_DATASET_.

#####

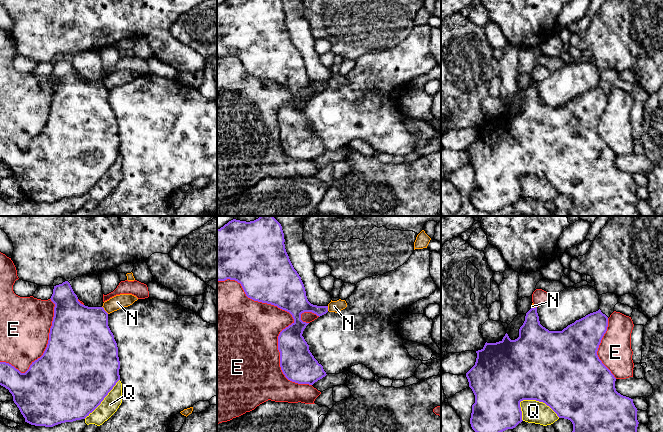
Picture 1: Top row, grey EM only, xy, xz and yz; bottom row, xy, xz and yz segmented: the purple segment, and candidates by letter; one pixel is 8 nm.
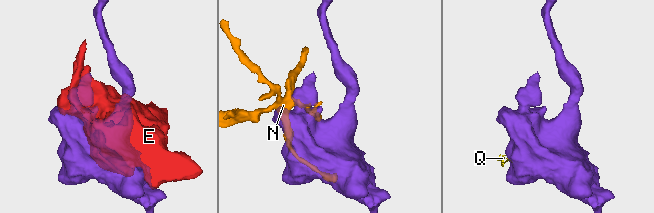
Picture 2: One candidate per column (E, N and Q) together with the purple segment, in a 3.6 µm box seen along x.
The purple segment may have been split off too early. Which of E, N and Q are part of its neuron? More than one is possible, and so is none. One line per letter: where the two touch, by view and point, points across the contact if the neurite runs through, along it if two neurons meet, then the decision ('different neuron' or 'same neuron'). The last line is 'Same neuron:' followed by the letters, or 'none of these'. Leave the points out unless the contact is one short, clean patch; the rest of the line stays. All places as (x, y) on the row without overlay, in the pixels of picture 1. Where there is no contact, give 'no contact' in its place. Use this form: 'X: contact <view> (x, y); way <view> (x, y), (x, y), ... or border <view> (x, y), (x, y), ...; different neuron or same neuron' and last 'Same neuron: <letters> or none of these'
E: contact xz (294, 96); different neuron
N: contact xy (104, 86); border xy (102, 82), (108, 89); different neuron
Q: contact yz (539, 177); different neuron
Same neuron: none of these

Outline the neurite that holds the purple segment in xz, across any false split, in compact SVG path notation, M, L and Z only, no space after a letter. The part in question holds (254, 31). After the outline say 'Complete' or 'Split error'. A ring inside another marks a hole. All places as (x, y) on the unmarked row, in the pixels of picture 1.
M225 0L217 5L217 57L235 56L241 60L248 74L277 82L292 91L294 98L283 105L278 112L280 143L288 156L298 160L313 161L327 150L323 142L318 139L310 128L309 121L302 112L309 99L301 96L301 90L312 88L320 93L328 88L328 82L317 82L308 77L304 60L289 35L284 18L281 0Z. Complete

#####

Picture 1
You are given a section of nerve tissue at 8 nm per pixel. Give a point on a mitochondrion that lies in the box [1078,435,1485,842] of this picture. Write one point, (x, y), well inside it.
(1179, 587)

#####

_ASSIGNMENT_.
Starting at the line with "Picture 1: Top" and finishing at the line with "Picture 2: One", copy the material above exactly, both lines included. Nothing else goes in, and no pictures.

_SOLUTION TO THIS TASK_.
Picture 1: Top row, grey EM only, xy, xz and yz; bottom row, xy, xz and yz segmented: the purple segment, and candidates by letter; one pixel is 8 nm.
Picture 2: One candidate per column (E, N and Q) together with the purple segment, in a 3.6 µm box seen along x.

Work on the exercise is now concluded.